Peccato che la Bastico non abbia letto bene la traccia che sta difendendo. Perché si sarebbe accorta che il riferimento c’è: incongruo, fuorviante e soprattutto evidente. Si trova in fondo a pagina 2, sotto il titoletto «Interpretazione complessiva e approfondimenti». Una parte della traccia in cui si invitano gli studenti a non dimenticare che «il poeta ha messo questa ricostruzione in parallelo a quella dell’opera di san Domenico, altro campione di quella storia» e che «tutto l’episodio è affidato alle parole di san Tommaso». A dimostrare l’approssimativa conoscenza di Dante nell’apparato di governo della scuola è una parola che, in questo contesto, non può essere certo casuale. Il parallelo tra la figura di Francesco e quella di Domenico non è questione di opinione. Questo parallelo esiste, ma per vederlo bisogna per forza leggere uno dopo l’altro i canti XI e XII. E questo parallelo esiste proprio perché, nel canto XII, il francescano Bonaventura fa con san Domenico tutto ciò che il domenicano Tommaso aveva fatto con san Francesco. Dice che la Provvidenza ha voluto mandare in terra «due campioni» con il comune scopo di riportare la chiesa alla sua purezza (canto XII, vv. 31-45, paralleli ai vv. 28-42 del canto XI); elogia san Domenico ripercorrendone la vita a partire dalla descrizione del suo luogo di nascita (canto XII, vv. 46-105, paralleli ai vv. 43-117 del canto XI); sottolinea che i due santi furono parimenti eccellenti e deplora l’attuale decadenza del proprio ordine (canto XII, vv. 106-126, paralleli ai vv. 118-139 del canto XI). E le analogie tra i due canti, a dire il vero, non si fermano qui. Ora, se uno studente parlasse di «parallelo» e aggiungesse subito dopo che «tutto l’episodio è affidato alle parole di san Tommaso» prenderebbe, di sicuro, un brutto voto. La buona notizia è che, a quanto pare, potrebbe sempre sperare in un impiego al Ministero.

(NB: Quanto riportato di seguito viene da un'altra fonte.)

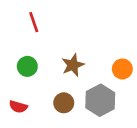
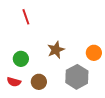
green circle: (27, 66) -> (21, 59), moved
brown circle: (64, 103) -> (39, 82), moved

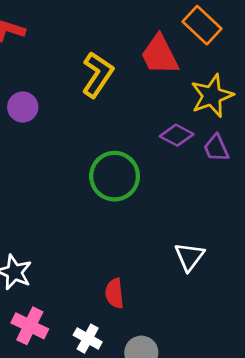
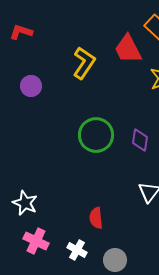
purple diamond: (177, 135) -> (140, 140), moved, turned 70

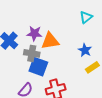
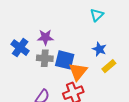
orange triangle: (50, 41) -> (78, 71), moved, turned -36
blue square: (38, 67) -> (65, 60), moved

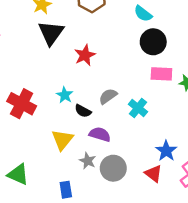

Non è la prima volta, comunque, che gli estensori dei temi d’esame incappano in errori più o meno imbarazzanti. Due anni fa – con un’altra maggioranza politica, ma probabilmente con i medesimi burocrati impegnati a scrivere le tracce – era uscito un altro compito sul Paradiso di Dante. Riguardava il XVII canto, quello di Cacciaguida. Nella nota al testo il Ministero precisava che l’episodio comincia quando Cacciaguida incontra Dante «e dapprima (canto XVI) gli descrive la vita, a suo dire pacifica e onesta, della Firenze del suo tempo». Un erroraccio anche questo, perché l’elogio della Firenze antica (quella che «si stava in pace, sobria e pudica») è contenuto nel XV canto del Paradiso, e non nel XVI. Non sarà forse il caso, oggi, di chiedere le dimissioni di Fioroni, come nessuno le chiese allora per la Moratti. Ma insomma, ci sarebbero almeno gli estremi per mettere un debito in Italiano ai consulenti del Ministero. E anche per obbligare il viceministro a studiarsi la Commedia, prima di mandare in giro comunicati avventati. Potrebbe scoprirci delle cose interessanti. Per esempio, potrebbe imparare (Inferno, IV, v. 104) che qualche volta «tacere è bello».